Balkan Trust for Democracy
- Formation: March, 2003 (15 years ago)
- Founder: German Marshall Fund of the United States; USAID; Charles Stewart Mott Foundation;
- Founded at: Belgrade, Serbia
- Type: foundation
- Legal status: Active
- Purpose: Grant-making, Policy debate and Leadership development
- Headquarters: Belgrade
- Location: Serbia;
- Region served: Southeastern Europe
- Official language: English and Serbian
- Executive Director: Gordana Delić-Petrović
- Parent organization: German Marshall Fund
- Website: www.gmfus.org/program/balkan-trust-democracy

= Balkan Trust for Democracy =

Foundation based in Belgrade, Serbia

Balkan Trust for Democracy (abbreviation: BTD) is a foundation based in Belgrade, Serbia. It was founded in March 2003 by the German Marshall Fund of the United States, the United States Agency for International Development (USAID), and the Charles Stewart Mott Foundation.

== History ==

Balkan Trust for Democracy was founded in March 2003 by German Marshall Fund of the United States, the United States Agency for International Development (USAID), and the Charles Stewart Mott Foundation, receiving a donation. Other donors included Rockefeller Brothers Fund, Tipping Point Foundation, Compagnia di San Paolo, Robert Bosch Foundation, Swedish International Development Cooperation Agency, and the foreign affairs ministries of Denmark and Greece.
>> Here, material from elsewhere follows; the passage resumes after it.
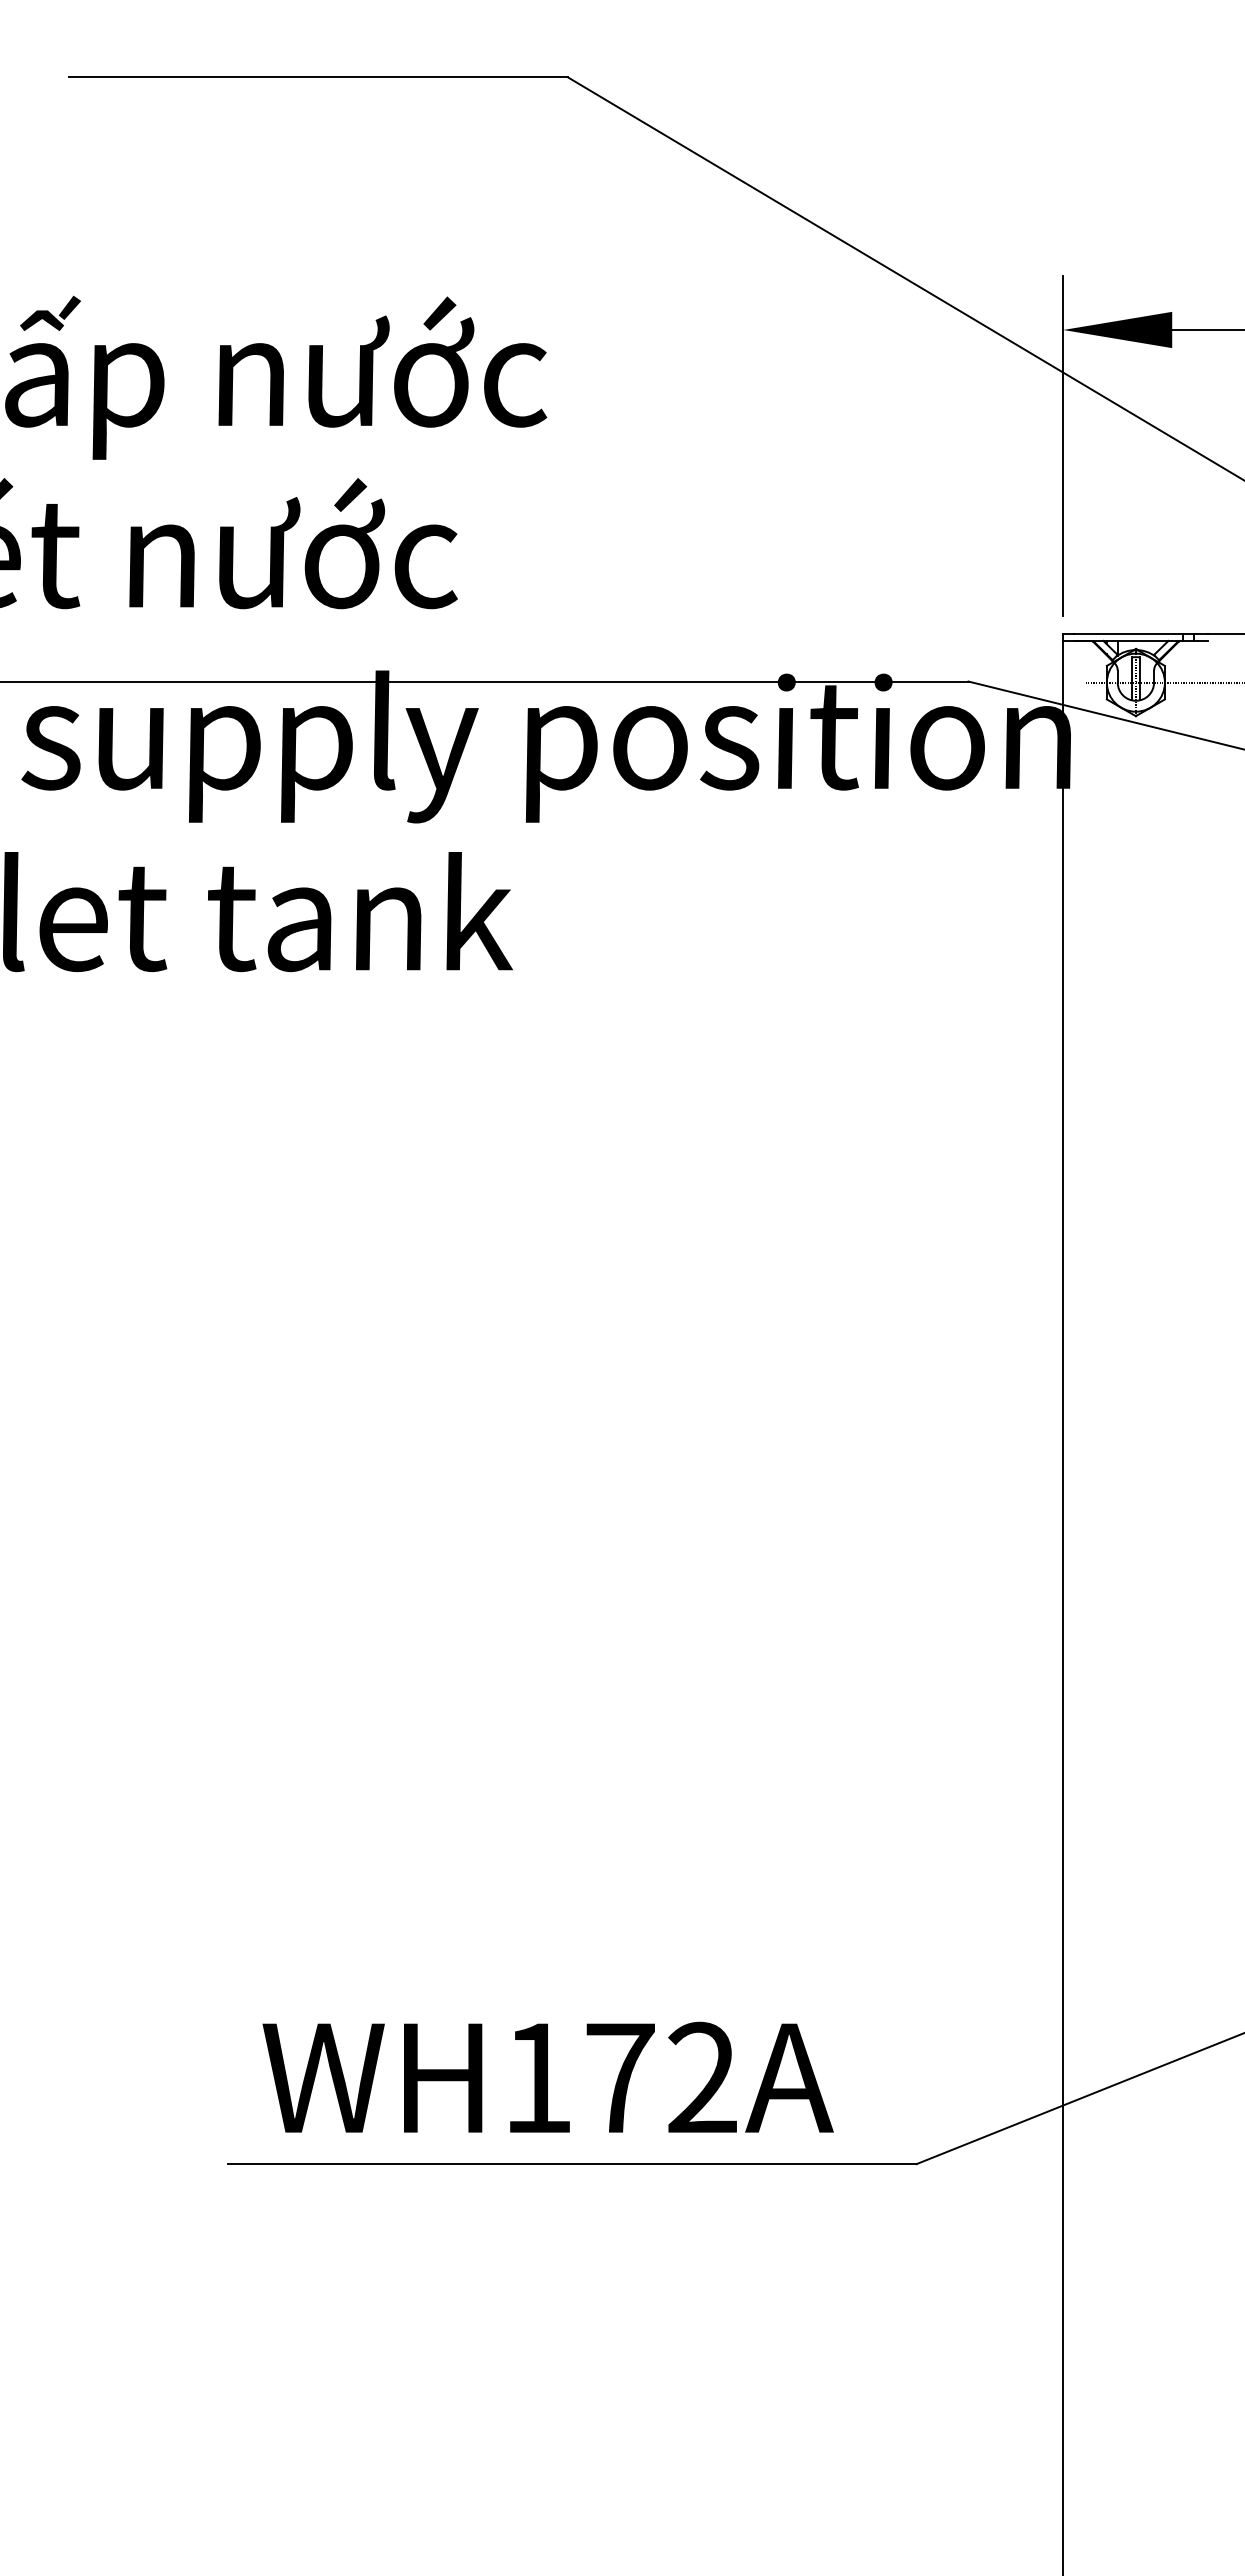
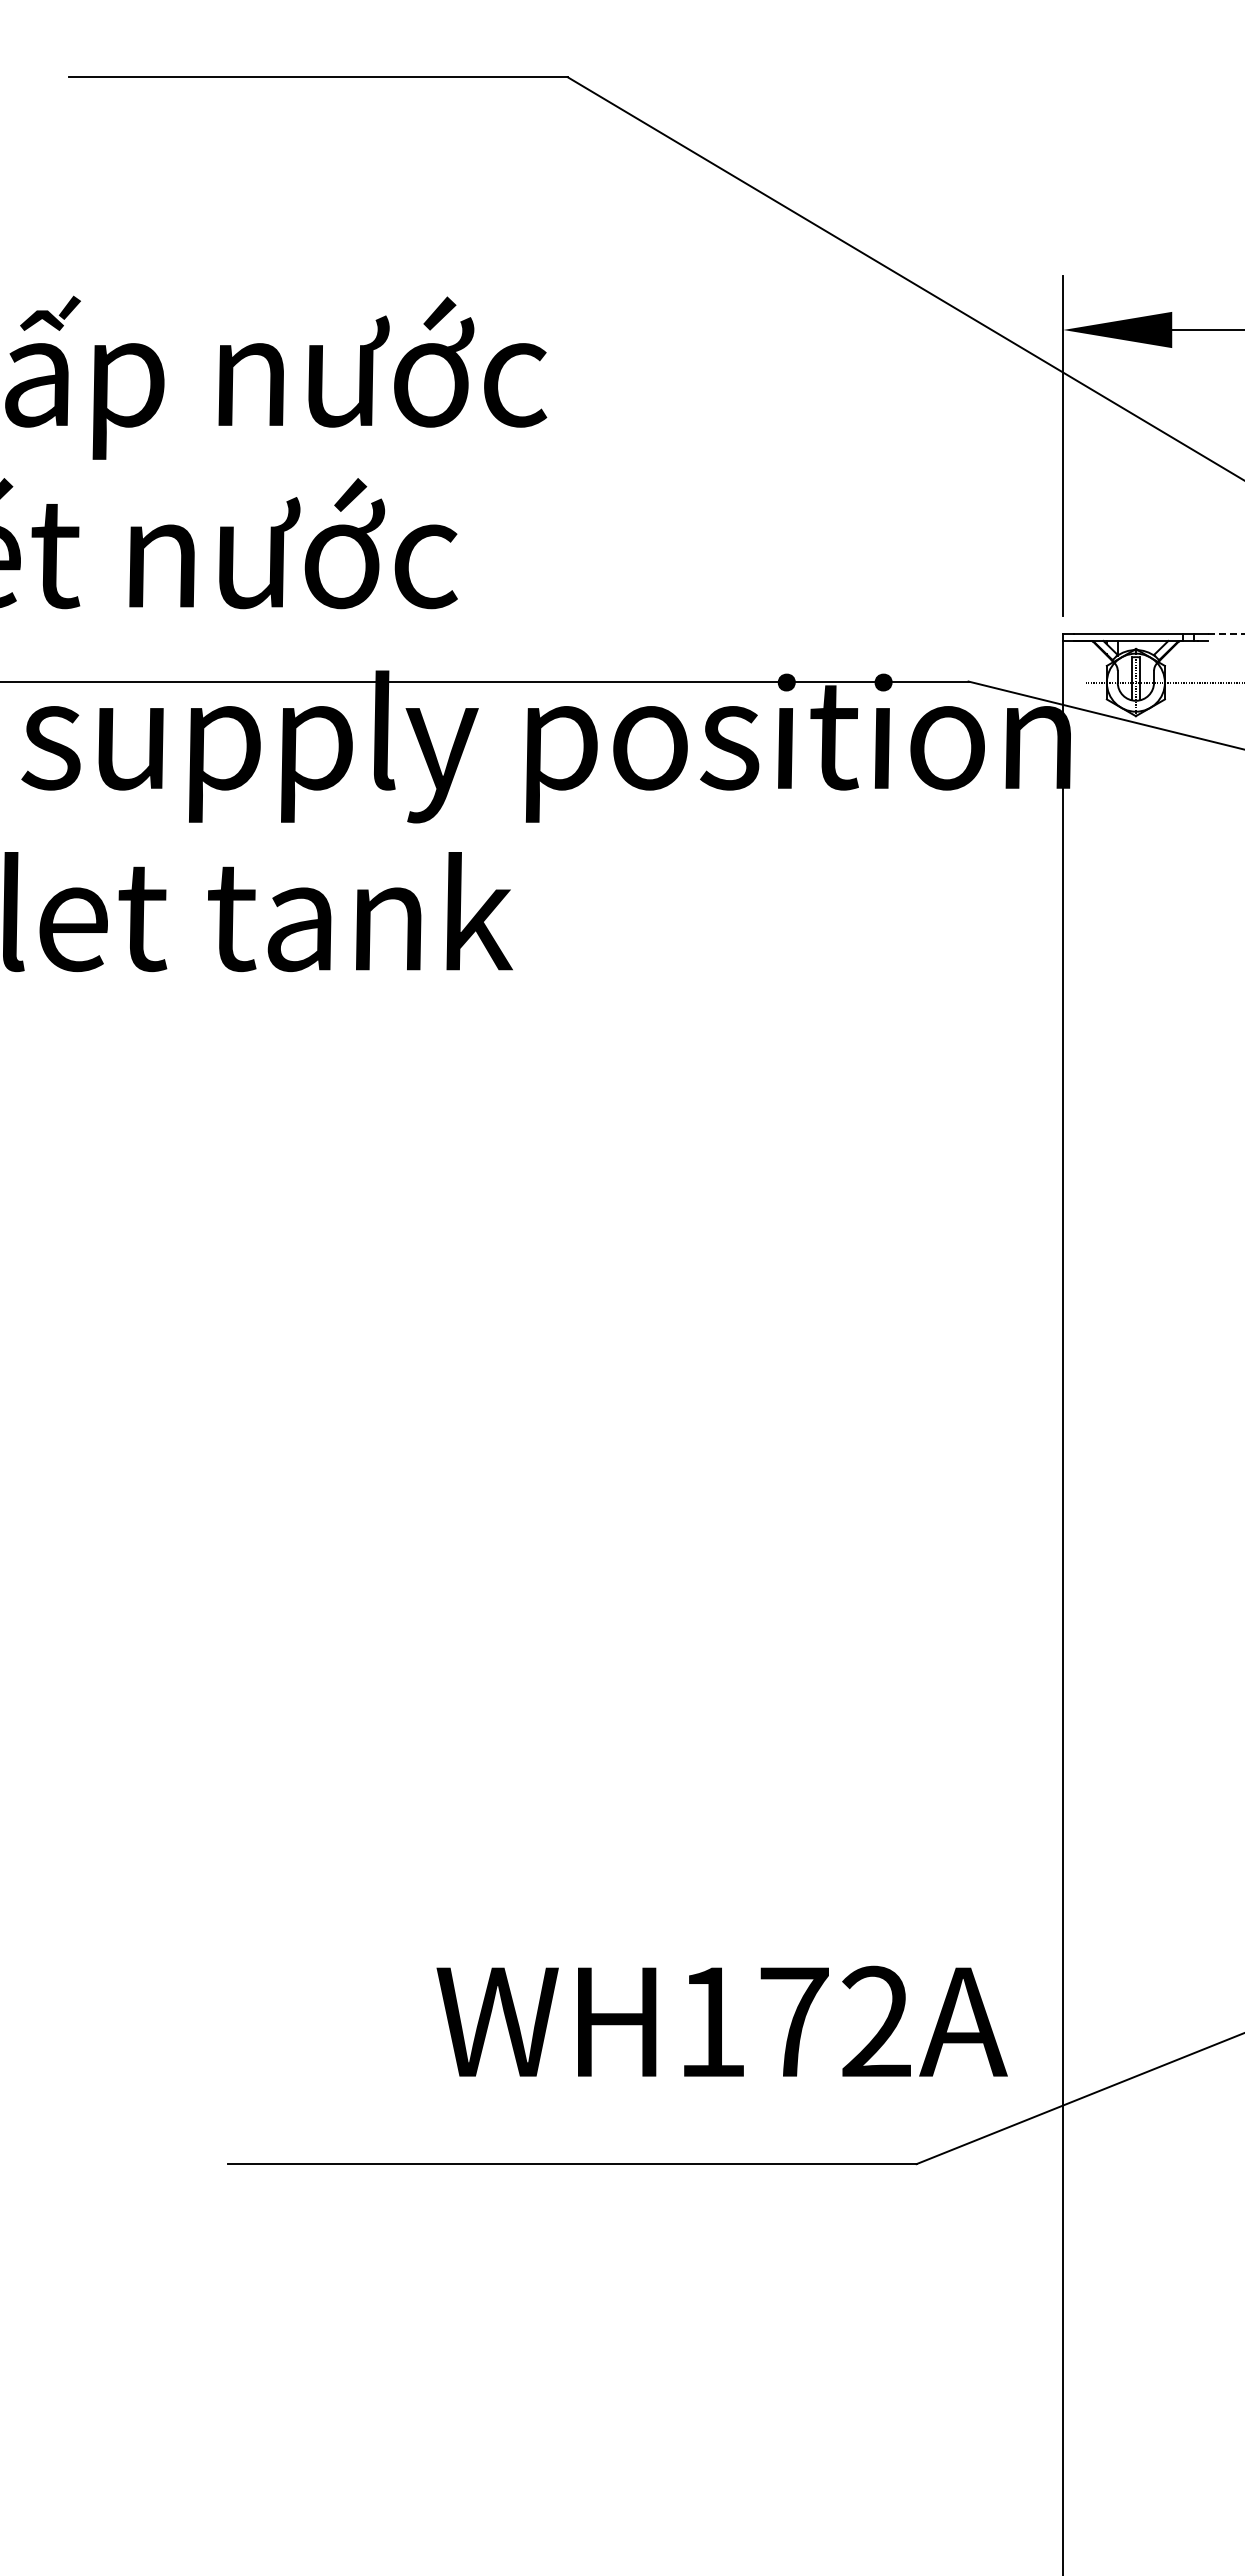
line at (1226, 633): solid -> dashed
text at (547, 2076) position: (547, 2076) -> (721, 2020)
The NGO's first mandate lasted for ten years (2003-2013) while its second is running for seven (2013-2020), with changes to its geographical and grant-making scope. During the first mandate, the organization covered Albania, Bosnia and Herzegovina, Bulgaria, Croatia, Kosovo, Macedonia, Montenegro, Moldova, Romania, and Serbia. From 2013, its geographical scope was reduced to Albania, Bosnia and Herzegovina, Kosovo, Macedonia, Montenegro, and Serbia.

== Programs ==
Balkan Trust for Democracy supports three types of programs; grant-making, policy dialogue, and leadership development.

=== Grant-making ===
Grants are given to various organizations, with a focus on Western Balkans. BTD accepts proposals and awards grants of between $5,000 to $75,000. In the grant program's first year it supported over 60 projects.

=== Policy dialogue ===
The primary focus of the policy dialogue program is to connect Western Balkan actors with various European Union, US, and other international actors. This includes a "Travel to Europe Program" that started in 2007, together with the Robert Bosch Foundations, and aims to enable student travel to the EU. Another example is the "Kosovo-Serbia Professional Exchange Program", which is implemented with the support British Foreign and Commonwealth Office and in partnership with the British Embassies in Belgrade and Priština with the aim of connecting of various professionals.

===Leadership development ===
The aim of this program is to train, network, and enable the travel of future leaders of the Balkans by implementing the Young Transatlantic Network, the Marshall Memorial Fellowship Program, and the Transatlantic Inclusion Leaders Network.